Emergency Warning Signs
- Sudden onset of severe facial paralysis that progresses rapidly.
- Profound hearing loss or sudden deafness in the affected ear.
- Persistent high‑grade fever (>39 °C/102 °F) or signs of sepsis.
- Severe vertigo with inability to stand or walk safely.
- Sudden vision changes, eye pain, or inability to close the eye (risk of corneal ulceration).
- Neurological signs such as confusion, slurred speech, or weakness in limbs.
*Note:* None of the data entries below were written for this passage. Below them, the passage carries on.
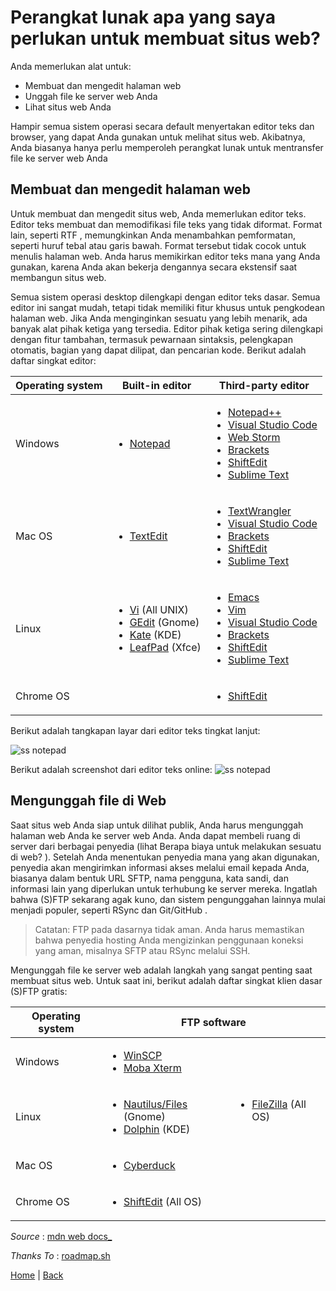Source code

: # Perangkat lunak apa yang saya perlukan untuk membuat situs web?

Anda memerlukan alat untuk:

* Membuat dan mengedit halaman web
* Unggah file ke server web Anda
* Lihat situs web Anda
  
Hampir semua sistem operasi secara default menyertakan editor teks dan browser, yang dapat Anda gunakan untuk melihat situs web. Akibatnya, Anda biasanya hanya perlu memperoleh perangkat lunak untuk mentransfer file ke server web Anda

## Membuat dan mengedit halaman web

Untuk membuat dan mengedit situs web, Anda memerlukan editor teks. Editor teks membuat dan memodifikasi file teks yang tidak diformat. Format lain, seperti RTF , memungkinkan Anda menambahkan pemformatan, seperti huruf tebal atau garis bawah. Format tersebut tidak cocok untuk menulis halaman web. Anda harus memikirkan editor teks mana yang Anda gunakan, karena Anda akan bekerja dengannya secara ekstensif saat membangun situs web.

Semua sistem operasi desktop dilengkapi dengan editor teks dasar. Semua editor ini sangat mudah, tetapi tidak memiliki fitur khusus untuk pengkodean halaman web. Jika Anda menginginkan sesuatu yang lebih menarik, ada banyak alat pihak ketiga yang tersedia. Editor pihak ketiga sering dilengkapi dengan fitur tambahan, termasuk pewarnaan sintaksis, pelengkapan otomatis, bagian yang dapat dilipat, dan pencarian kode. Berikut adalah daftar singkat editor:

<table class="standard-table">
  <thead>
    <tr>
      <th scope="col">Operating system</th>
      <th scope="col">Built-in editor</th>
      <th scope="col">Third-party editor</th>
    </tr>
  </thead>
  <tbody>
    <tr>
      <td>Windows</td>
      <td>
        <ul>
          <li>
            <a
              href="https://en.wikipedia.org/wiki/Notepad_%28software%29"
              rel="external"
              >Notepad</a
            >
          </li>
        </ul>
      </td>
      <td>
        <ul>
          <li><a href="https://notepad-plus-plus.org/">Notepad++</a></li>
          <li>
            <a href="https://www.visualstudio.com/">Visual Studio Code</a>
          </li>
          <li><a href="https://www.jetbrains.com/webstorm/">Web Storm</a></li>
          <li><a href="http://brackets.io/">Brackets</a></li>
          <li><a href="https://shiftedit.net/">ShiftEdit</a></li>
          <li><a href="https://www.sublimetext.com/">Sublime Text</a></li>
        </ul>
      </td>
    </tr>
    <tr>
      <td>Mac OS</td>
      <td>
        <ul>
          <li>
            <a href="https://en.wikipedia.org/wiki/TextEdit" rel="external"
              >TextEdit</a
            >
          </li>
        </ul>
      </td>
      <td>
        <ul>
          <li>
            <a href="https://www.barebones.com/products/textwrangler/"
              >TextWrangler</a
            >
          </li>
          <li>
            <a href="https://www.visualstudio.com/">Visual Studio Code</a>
          </li>
          <li><a href="http://brackets.io/">Brackets</a></li>
          <li><a href="https://shiftedit.net/">ShiftEdit</a></li>
          <li><a href="https://www.sublimetext.com/">Sublime Text</a></li>
        </ul>
      </td>
    </tr>
    <tr>
      <td>Linux</td>
      <td>
        <ul>
          <li>
            <a href="https://en.wikipedia.org/wiki/Vi" rel="external">Vi</a>
            (All UNIX)
          </li>
          <li>
            <a href="https://en.wikipedia.org/wiki/Gedit" rel="external"
              >GEdit</a
            >
            (Gnome)
          </li>
          <li>
            <a
              href="https://en.wikipedia.org/wiki/Kate_%28text_editor%29"
              rel="external"
              >Kate</a
            >
            (KDE)
          </li>
          <li>
            <a href="https://en.wikipedia.org/wiki/Leafpad" rel="external"
              >LeafPad</a
            >
            (Xfce)
          </li>
        </ul>
      </td>
      <td>
        <ul>
          <li><a href="https://www.gnu.org/software/emacs/">Emacs</a></li>
          <li><a href="https://www.vim.org/" rel="external">Vim</a></li>
          <li>
            <a href="https://www.visualstudio.com/">Visual Studio Code</a>
          </li>
          <li><a href="http://brackets.io/">Brackets</a></li>
          <li><a href="https://shiftedit.net/">ShiftEdit</a></li>
          <li><a href="https://www.sublimetext.com/">Sublime Text</a></li>
        </ul>
      </td>
    </tr>
    <tr>
      <td>Chrome OS</td>
      <td></td>
      <td>
        <ul>
          <li><a href="https://shiftedit.net/">ShiftEdit</a></li>
        </ul>
      </td>
    </tr>
  </tbody>
</table>

Berikut adalah tangkapan layar dari editor teks tingkat lanjut:

![ss notepad](https://developer.mozilla.org/en-US/docs/Learn/Common_questions/Tools_and_setup/What_software_do_I_need/notepadplusplus.png)


Berikut adalah screenshot dari editor teks online:
![ss notepad](https://developer.mozilla.org/en-US/docs/Learn/Common_questions/Tools_and_setup/What_software_do_I_need/shiftedit.png)

## Mengunggah file di Web
Saat situs web Anda siap untuk dilihat publik, Anda harus mengunggah halaman web Anda ke server web Anda. Anda dapat membeli ruang di server dari berbagai penyedia (lihat Berapa biaya untuk melakukan sesuatu di web? ). Setelah Anda menentukan penyedia mana yang akan digunakan, penyedia akan mengirimkan informasi akses melalui email kepada Anda, biasanya dalam bentuk URL SFTP, nama pengguna, kata sandi, dan informasi lain yang diperlukan untuk terhubung ke server mereka. Ingatlah bahwa (S)FTP sekarang agak kuno, dan sistem pengunggahan lainnya mulai menjadi populer, seperti RSync dan Git/GitHub .
> Catatan: FTP pada dasarnya tidak aman. Anda harus memastikan bahwa penyedia hosting Anda mengizinkan penggunaan koneksi yang aman, misalnya SFTP atau RSync melalui SSH.

Mengunggah file ke server web adalah langkah yang sangat penting saat membuat situs web. Untuk saat ini, berikut adalah daftar singkat klien dasar (S)FTP gratis:

<table class="standard-table">
  <thead>
    <tr>
      <th scope="col">Operating system</th>
      <th colspan="2" scope="col">FTP software</th>
    </tr>
  </thead>
  <tbody>
    <tr>
      <td>Windows</td>
      <td>
        <ul>
          <li><a href="https://winscp.net">WinSCP</a></li>
          <li><a href="https://mobaxterm.mobatek.net/">Moba Xterm</a></li>
        </ul>
      </td>
      <td rowspan="3">
        <ul>
          <li>
            <a href="https://filezilla-project.org/">FileZilla</a> (All OS)
          </li>
        </ul>
      </td>
    </tr>
    <tr>
      <td>Linux</td>
      <td>
        <ul>
          <li>
            <a
              href="https://wiki.gnome.org/action/show/Apps/Files?action=show&#x26;redirect=Apps%2FNautilus"
              rel="external"
              >Nautilus/Files</a
            >
            (Gnome)
          </li>
          <li>
            <a href="https://dolphin.com/" rel="external">Dolphin</a> (KDE)
          </li>
        </ul>
      </td>
    </tr>
    <tr>
      <td>Mac OS</td>
      <td>
        <ul>
          <li><a href="https://cyberduck.de/">Cyberduck</a></li>
        </ul>
      </td>
    </tr>
    <tr>
      <td>Chrome OS</td>
      <td>
        <ul>
          <li><a href="https://shiftedit.net/">ShiftEdit</a> (All OS)</li>
        </ul>
      </td>
      <td></td>
    </tr>
  </tbody>
</table>

*Source* : [mdn web docs_](https://developer.mozilla.org/en-US/docs/Learn/Common_questions/Tools_and_setup/What_software_do_I_need)

*Thanks To* : [roadmap.sh](https://roadmap.sh/)

[Home](README.md) | [Back](5_web_browser.md)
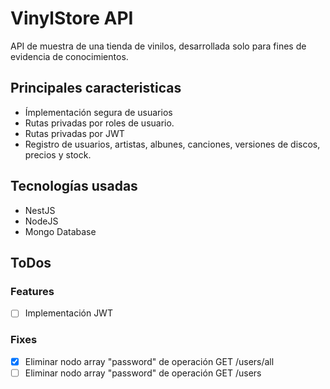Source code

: # VinylStore API

API de muestra de una tienda de vinilos, desarrollada solo para fines de evidencia de conocimientos.

## Principales caracteristicas

- Ímplementación segura de usuarios
- Rutas privadas por roles de usuario.
- Rutas privadas por JWT
- Registro de usuarios, artistas, albunes, canciones, versiones de discos, precios y stock.

## Tecnologías usadas

- NestJS
- NodeJS
- Mongo Database

## ToDos

### Features

- [ ] Implementación JWT

### Fixes

- [X] Eliminar nodo array "password" de operación GET /users/all
- [ ] Eliminar nodo array "password" de operación GET /users
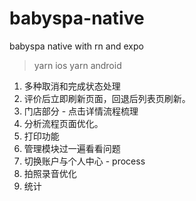 # babyspa-native

babyspa native with rn and expo

> yarn ios
> yarn android

1. 多种取消和完成状态处理
2. 评价后立即刷新页面，回退后列表页刷新。
3. 门店部分 - 点击详情流程梳理
4. 分析流程页面优化。
5. 打印功能
6. 管理模块过一遍看看问题
7. 切换账户与个人中心 - process
8. 拍照录音优化
9. 统计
If any of these occur, seek emergency medical care immediately (call 911 or go to the nearest emergency department).
Key Take‑aways
Zoster otitis is a medical emergency that blends ear, nerve, and viral pathology. Prompt antiviral therapy combined with steroids offers the best chance of preserving hearing and facial nerve function. Vaccination, good chronic‑disease control, and early recognition of symptoms are the cornerstones of prevention and successful management.
Sources:
- Mayo Clinic. “Ramsay Hunt syndrome.” Updated 2022.
- Centers for Disease Control and Prevention. “Shingles (Herpes Zoster) Vaccine.” 2023.
- National Institute on Deafness and Other Communication Disorders. “Herpes Zoster Oticus.” 2021.
- Cleveland Clinic. “Facial Nerve Palsy (Bell’s Palsy & Ramsay Hunt).” 2022.
- World Health Organization. “Varicella‑zoster virus.” 2020.